Using int64 as the default for int ensures: - Values up to 2^63-1 are representable without overflow. - No platform-dependent behavior (unlike Go's int or C's int). - Unsigned values have explicit kinds (uint8-uint64). - Silent narrowing from int64 to int32 is prevented -- schema authors must explicitly choose int32 when they want the smaller range.

10.3 Narrowing Rules

When a schema specifies a specific numeric width (e.g., int32), the importing SDK MUST either: 1. Validate within the exact range, OR 2. Reject the schema kind as unsupported with unsupported_schema_kind.

Silently widening is acceptable (e.g., storing an int32 value in a 64-bit variable). Silently narrowing is NEVER acceptable.


11. Format Validator Reference

See Section 3.2 for the complete format validator specifications. SDKs MUST implement all 7 format validators identically.

Summary of portable formats: 1. email -- simplified email check 2. url -- HTTP/HTTPS URL check 3. uuid -- canonical UUID hex format 4. ipv4 -- dotted-decimal, no leading zeros 5. ipv6 -- RFC 5952 representations 6. date -- YYYY-MM-DD, calendrically valid 7. date-time -- ISO 8601 with timezone


12. References and Definitions

12.1 Definition Map

The top-level definitions object maps string names to schema nodes:

{
  "definitions": {
    "User": { "kind": "object", "properties": { ... }, "required": [...] },
    "Address": { "kind": "object", "properties": { ... }, "required": [...] }
  }
}

12.2 Ref Resolution

A ref node MUST use a JSON pointer of the form #/definitions/<name>. Resolution is performed within the same document. Forward references and circular references are permitted.

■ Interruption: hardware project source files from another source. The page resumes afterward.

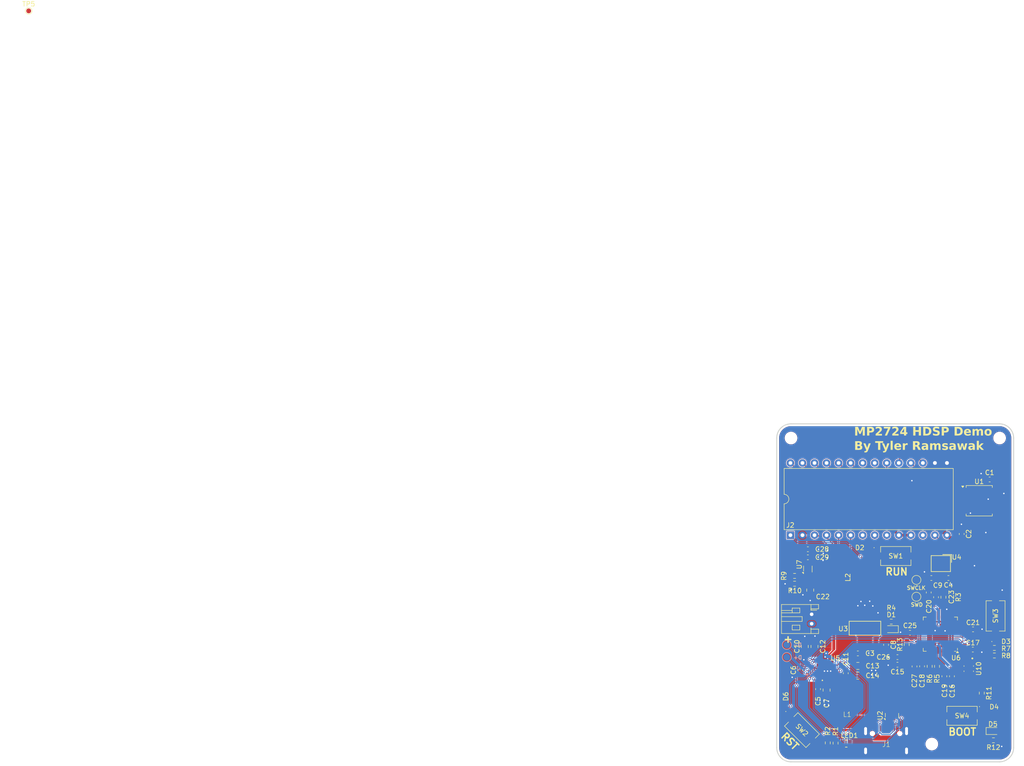
<source format=kicad_pcb>
(kicad_pcb
	(version 20240108)
	(generator "pcbnew")
	(generator_version "8.0")
	(general
		(thickness 1.0412)
		(legacy_teardrops no)
	)
	(paper "USLegal")
	(layers
		(0 "F.Cu" signal)
		(1 "In1.Cu" signal)
		(2 "In2.Cu" signal)
		(31 "B.Cu" signal)
		(32 "B.Adhes" user "B.Adhesive")
		(33 "F.Adhes" user "F.Adhesive")
		(34 "B.Paste" user)
		(35 "F.Paste" user)
		(36 "B.SilkS" user "B.Silkscreen")
		(37 "F.SilkS" user "F.Silkscreen")
		(38 "B.Mask" user)
		(39 "F.Mask" user)
		(44 "Edge.Cuts" user)
		(45 "Margin" user)
		(46 "B.CrtYd" user "B.Courtyard")
		(47 "F.CrtYd" user "F.Courtyard")
		(48 "B.Fab" user)
		(49 "F.Fab" user)
	)
	(setup
		(stackup
			(layer "F.SilkS"
				(type "Top Silk Screen")
			)
			(layer "F.Paste"
				(type "Top Solder Paste")
			)
			(layer "F.Mask"
				(type "Top Solder Mask")
				(thickness 0.01)
			)
			(layer "F.Cu"
				(type "copper")
				(thickness 0.035)
			)
			(layer "dielectric 1"
				(type "prepreg")
				(thickness 0.2104)
				(material "FR4")
				(epsilon_r 4.5)
				(loss_tangent 0.02)
			)
			(layer "In1.Cu"
				(type "copper")
				(thickness 0.0152)
			)
			(layer "dielectric 2"
				(type "core")
				(thickness 0.5)
				(material "FR4")
				(epsilon_r 4.5)
				(loss_tangent 0.02)
			)
			(layer "In2.Cu"
				(type "copper")
				(thickness 0.0152)
			)
			(layer "dielectric 3"
				(type "prepreg")
				(thickness 0.2104)
				(material "FR4")
				(epsilon_r 4.5)
				(loss_tangent 0.02)
			)
			(layer "B.Cu"
				(type "copper")
				(thickness 0.035)
			)
			(layer "B.Mask"
				(type "Bottom Solder Mask")
				(thickness 0.01)
			)
			(layer "B.Paste"
				(type "Bottom Solder Paste")
			)
			(layer "B.SilkS"
				(type "Bottom Silk Screen")
			)
			(copper_finish "None")
			(dielectric_constraints yes)
		)
		(pad_to_mask_clearance 0)
		(allow_soldermask_bridges_in_footprints no)
		(pcbplotparams
			(layerselection 0x00010fc_ffffffff)
			(plot_on_all_layers_selection 0x0000000_00000000)
			(disableapertmacros no)
			(usegerberextensions no)
			(usegerberattributes yes)
			(usegerberadvancedattributes yes)
			(creategerberjobfile yes)
			(dashed_line_dash_ratio 12.000000)
			(dashed_line_gap_ratio 3.000000)
			(svgprecision 4)
			(plotframeref no)
			(viasonmask no)
			(mode 1)
			(useauxorigin no)
			(hpglpennumber 1)
			(hpglpenspeed 20)
			(hpglpendiameter 15.000000)
			(pdf_front_fp_property_popups yes)
			(pdf_back_fp_property_popups yes)
			(dxfpolygonmode yes)
			(dxfimperialunits yes)
			(dxfusepcbnewfont yes)
			(psnegative no)
			(psa4output no)
			(plotreference yes)
			(plotvalue yes)
			(plotfptext yes)
			(plotinvisibletext no)
			(sketchpadsonfab no)
			(subtractmaskfromsilk no)
			(outputformat 1)
			(mirror no)
			(drillshape 1)
			(scaleselection 1)
			(outputdirectory "")
		)
	)
	(net 0 "")
	(net 1 "GND")
	(net 2 "Net-(U5-IN)")
	(net 3 "Net-(U5-VCC)")
	(net 4 "+BATT")
	(net 5 "Net-(U5-PMID)")
	(net 6 "Net-(C9-Pad1)")
	(net 7 "VSYS")
	(net 8 "+3V3")
	(net 9 "+5V")
	(net 10 "/XIN")
	(net 11 "Net-(U5-BST)")
	(net 12 "Net-(D1-K)")
	(net 13 "+1V1")
	(net 14 "Net-(U7-SW)")
	(net 15 "Net-(U5-PG)")
	(net 16 "Net-(LED1-Pad2)")
	(net 17 "Net-(U5-STAT)")
	(net 18 "Net-(LED1-Pad1)")
	(net 19 "/RP_D+")
	(net 20 "/RP_D-")
	(net 21 "Net-(U7-FB)")
	(net 22 "Net-(U5-D+)")
	(net 23 "Net-(J1-CC2)")
	(net 24 "/MP_INT")
	(net 25 "Net-(J1-CC1)")
	(net 26 "Net-(U5-D-)")
	(net 27 "/MP_SCL")
	(net 28 "/MP_SDA")
	(net 29 "Net-(U6-SWCLK)")
	(net 30 "/D-")
	(net 31 "/D+")
	(net 32 "Net-(U6-SWD)")
	(net 33 "/WR")
	(net 34 "unconnected-(U1-QH'-Pad9)")
	(net 35 "/RCLK")
	(net 36 "/A1")
	(net 37 "/QSPI_SD2")
	(net 38 "unconnected-(U5-VRNTC-Pad7)")
	(net 39 "unconnected-(U5-NTC1-Pad10)")
	(net 40 "/A2")
	(net 41 "unconnected-(U6-GPIO28_ADC2-Pad40)")
	(net 42 "unconnected-(U6-GPIO5-Pad7)")
	(net 43 "/RST")
	(net 44 "unconnected-(U6-GPIO29_ADC3-Pad41)")
	(net 45 "unconnected-(U6-GPIO27_ADC1-Pad39)")
	(net 46 "/QSPI_CS")
	(net 47 "/SRCLK")
	(net 48 "/QSPI_SD0")
	(net 49 "/XOUT")
	(net 50 "unconnected-(U6-GPIO25-Pad37)")
	(net 51 "unconnected-(U6-GPIO23-Pad35)")
	(net 52 "/QSPI_SCLK")
	(net 53 "unconnected-(U6-GPIO24-Pad36)")
	(net 54 "unconnected-(U6-GPIO26_ADC0-Pad38)")
	(net 55 "/QSPI_SD1")
	(net 56 "/A0")
	(net 57 "/QSPI_SD3")
	(net 58 "/CE")
	(net 59 "unconnected-(U6-GPIO3-Pad5)")
	(net 60 "/SER")
	(net 61 "/A3")
	(net 62 "Net-(U5-SW)")
	(net 63 "unconnected-(J1-SBU2-PadB8)")
	(net 64 "unconnected-(J1-SBU1-PadA8)")
	(net 65 "/D0")
	(net 66 "/D3")
	(net 67 "/D4")
	(net 68 "/D5")
	(net 69 "/D1")
	(net 70 "/D6")
	(net 71 "unconnected-(U6-GPIO16-Pad27)")
	(net 72 "/D7")
	(net 73 "/D2")
	(net 74 "unconnected-(J2-Pin_7-Pad7)")
	(net 75 "unconnected-(J2-Pin_12-Pad12)")
	(net 76 "unconnected-(J2-Pin_22-Pad22)")
	(net 77 "unconnected-(J2-Pin_9-Pad9)")
	(net 78 "unconnected-(J2-Pin_8-Pad8)")
	(net 79 "unconnected-(J2-Pin_21-Pad21)")
	(net 80 "unconnected-(U6-GPIO2-Pad4)")
	(net 81 "unconnected-(U6-GPIO7-Pad9)")
	(net 82 "unconnected-(U6-GPIO8-Pad11)")
	(net 83 "unconnected-(U6-GPIO6-Pad8)")
	(net 84 "unconnected-(U6-GPIO9-Pad12)")
	(net 85 "Net-(U6-GPIO25)")
	(net 86 "Net-(D2-K)")
	(net 87 "Net-(D3-K)")
	(net 88 "Net-(D4-K)")
	(net 89 "Net-(D6-K)")
	(net 90 "Net-(D5-K)")
	(net 91 "Net-(D5-A)")
	(footprint "Capacitor_SMD:C_0603_1608Metric" (layer "F.Cu") (at 203.75 99.95 180))
	(footprint "LED_SMD:LED_0603_1608Metric" (layer "F.Cu") (at 204.485 153.05))
	(footprint "TestPoint:TestPoint_Pad_D1.0mm" (layer "F.Cu") (at 1.025 1.025))
	(footprint "Capacitor_SMD:C_0603_1608Metric" (layer "F.Cu") (at 187.9 139.4125 -90))
	(footprint "IC_W25Q16JVUXIQ_TR:IC_W25Q16JVUXIQ_TR" (layer "F.Cu") (at 199.34 139.88 -90))
	(footprint "Capacitor_SMD:C_0603_1608Metric" (layer "F.Cu") (at 194.2 141.4925 -90))
	(footprint "Capacitor_SMD:C_0603_1608Metric" (layer "F.Cu") (at 192.45 124.8 90))
	(footprint "Capacitor_SMD:C_0603_1608Metric" (layer "F.Cu") (at 195.8 141.4925 -90))
	(footprint "Button_Switch_SMD:SW_Tactile_SPST_NO_Straight_CK_PTS636Sx25SMTRLFS" (layer "F.Cu") (at 205 128.75 90))
	(footprint "Package_TO_SOT_SMD:SOT-563" (layer "F.Cu") (at 165.4 118.85 90))
	(footprint "HPC5040NV:HPC 5040NV-1R0M" (layer "F.Cu") (at 173.7 145.6))
	(footprint "Capacitor_SMD:C_0603_1608Metric" (layer "F.Cu") (at 167.55 144.2 -90))
	(footprint "Resistor_SMD:R_0603_1608Metric" (layer "F.Cu") (at 204.55 155))
	(footprint "Capacitor_SMD:C_0603_1608Metric" (layer "F.Cu") (at 186.95 132.3 180))
	(footprint "Resistor_SMD:R_0603_1608Metric" (layer "F.Cu") (at 192.65 139.3925 90))
	(footprint "Capacitor_SMD:C_0603_1608Metric" (layer "F.Cu") (at 165.4 114.675))
	(footprint "easyeda2kicad:CRYSTAL-SMD_4P-L3.2-W2.5-BL" (layer "F.Cu") (at 193.45 117.7 180))
	(footprint "Diode_SMD:D_0402_1005Metric" (layer "F.Cu") (at 205.3 134.15))
	(footprint "Connector_JST:JST_PH_S2B-PH-K_1x02_P2.00mm_Horizontal" (layer "F.Cu") (at 166.2 128.4 -90))
	(footprint "Diode_SMD:D_0402_1005Metric" (layer "F.Cu") (at 202.7 147.9))
	(footprint "Resistor_SMD:R_0603_1608Metric" (layer "F.Cu") (at 202.09 145.04 -90))
	(footprint "Diode_SMD:D_0402_1005Metric" (layer "F.Cu") (at 178.2825 114.35 180))
	(footprint "Resistor_SMD:R_0603_1608Metric" (layer "F.Cu") (at 191.1 139.3875 90))
	(footprint "Capacitor_SMD:C_0603_1608Metric" (layer "F.Cu") (at 181.9 134.85 90))
	(footprint "Resistor_SMD:R_0603_1608Metric" (layer "F.Cu") (at 183 129.95 180))
	(footprint "Capacitor_SMD:C_0603_1608Metric" (layer "F.Cu") (at 200.2 135.85))
	(footprint "Capacitor_SMD:C_0805_2012Metric" (layer "F.Cu") (at 166.8 135.2 90))
	(footprint "Capacitor_SMD:C_0805_2012Metric" (layer "F.Cu") (at 165.9 123.3 -90))
	(footprint "Resistor_SMD:R_0603_1608Metric" (layer "F.Cu") (at 194 124.8 -90))
	(footprint "Resistor_SMD:R_0603_1608Metric" (layer "F.Cu") (at 171.25 155.6 -90))
	(footprint "Capacitor_SMD:C_0603_1608Metric" (layer "F.Cu") (at 163.8 140.2 -90))
	(footprint "Resistor_SMD:R_0603_1608Metric" (layer "F.Cu") (at 162.6 120.3))
	(footprint "Package_SO:SSOP-16_5.3x6.2mm_P0.65mm" (layer "F.Cu") (at 201.55 104.435))
	(footprint "easyeda2kicad:LED-ARRAY-SMD_0603-4P-L1.6-W1.5-BR-RD" (layer "F.Cu") (at 173.5 155.7 180))
	(footprint "Diode_SMD:D_0402_1005Metric" (layer "F.Cu") (at 160.75 147.8325 90))
	(footprint "Capacitor_SMD:C_0603_1608Metric" (layer "F.Cu") (at 200.25 131.59))
	(footprint "Capacitor_SMD:C_0603_1608Metric" (layer "F.Cu") (at 184.3 139.05 180))
	(footprint "Capacitor_SMD:C_0603_1608Metric" (layer "F.Cu") (at 190.9 123.8 90))
	(footprint "MountingHole:MountingHole_2.2mm_M2" (layer "F.Cu") (at 205.85 91.2))
	(footprint "Button_Switch_SMD:SW_Tactile_SPST_NO_Straight_CK_PTS636Sx25SMTRLFS" (layer "F.Cu") (at 164.15 152.85 -45))
	(footprint "LED_SMD:LED_0603_1608Metric"
		(layer "F.Cu")
		(uuid "98be2dbd-7f85-4e39-9858-b0a532c1da04")
		(at 183 131.55 180)
		(descr "LED SMD 0603 (1608 Metric), square (rectangular) end terminal, IPC_7351 nominal, (Body size source: http://www.tortai-tech.com/upload/download/2011102023233369053.pdf), generated with kicad-footprint-generator")
		(tags "LED")
		(property "Reference" "D1"
			(at 0 3.05 0)
			(layer "F.SilkS")
			(uuid "5d1b0f6f-2a09-4407-8b4a-2d77cfbcd62d")
			(effects
				(font
					(size 1 1)
					(thickness 0.15)
				)
			)
		)
		(property "Value" "LED"
			(at 0 1.43 0)
			(layer "F.Fab")
			(uuid "5b6292b9-6e5d-43f3-bb4f-dcf0017a3e92")
			(effects
				(font
					(size 1 1)
					(thickness 0.15)
				)
			)
		)
		(property "Footprint" "LED_SMD:LED_0603_1608Metric"
			(at 0 0 180)
			(unlocked yes)
			(layer "F.Fab")
			(hide yes)
			(uuid "b2e97167-cc1a-45a3-bf83-d38a5aecd4a6")
			(effects
				(font
					(size 1.27 1.27)
					(thickness 0.15)
				)
			)
		)
		(property "Datasheet" ""
			(at 0 0 180)
			(unlocked yes)
			(layer "F.Fab")
			(hide yes)
			(uuid "a1fb0965-6391-4a7c-949e-772b8dcae8ca")
			(effects
				(font
					(size 1.27 1.27)
					(thickness 0.15)
				)
			)
		)
		(property "Description" "Light emitting diode"
			(at 0 0 180)
			(unlocked yes)
			(layer "F.Fab")
			(hide yes)
			(uuid "260a152f-e05d-4eb7-a2e7-4efd834ffd94")
			(effects
				(font
					(size 1.27 1.27)
					(thickness 0.15)
				)
			)
		)
		(property ki_fp_filters "LED* LED_SMD:* LED_THT:*")
		(path "/b0141c7d-611b-4cde-a525-5e2f23ef16ed")
		(sheetname "Root")
		(sheetfile "MP2724-demo.kicad_sch")
		(attr smd)
		(fp_line
			(start 0.8 -0.735)
			(end -1.485 -0.735)
			(stroke
				(width 0.12)
				(type solid)
			)
			(layer "F.SilkS")
			(uuid "5b01bbd0-c96c-4b74-959d-9613dee00bbb")
		)
		(fp_line
			(start -1.485 0.735)
			(end 0.8 0.735)
			(stroke
				(width 0.12)
				(type solid)
			)
			(layer "F.SilkS")
			(uuid "1997ed2f-d2a6-4427-aeea-fefad276580e")
		)
		(fp_line
			(start -1.485 -0.735)
			(end -1.485 0.735)
			(stroke
				(width 0.12)
				(type solid)
			)
			(layer "F.SilkS")
			(uuid "563dcf9d-df6b-4a34-9846-5e3711adec28")
		)
		(fp_line
			(start 1.48 0.73)
			(end -1.48 0.73)
			(stroke
				(width 0.05)
				(type solid)
			)
			(layer "F.CrtYd")
			(uuid "1543ff1b-def5-432e-ae13-b5864c942126")
		)
		(fp_line
			(start 1.48 -0.73)
			(end 1.48 0.73)
			(stroke
				(w
... [756496 chars truncated]
</source>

When validating, a ref node delegates entirely to the referenced schema. Infinite recursion MUST be handled by SDKs (e.g., via stack depth limits or cycle detection).


13. Versioning

13.1 anyvaliVersion

The anyvaliVersion field identifies the specification family version. For this specification: "1.0".

SDKs MUST reject documents with an anyvaliVersion they do not support.

13.2 schemaVersion

The schemaVersion field identifies the interchange format version within the specification family. For this specification: "1".

SDKs MUST reject documents with a schemaVersion they do not support.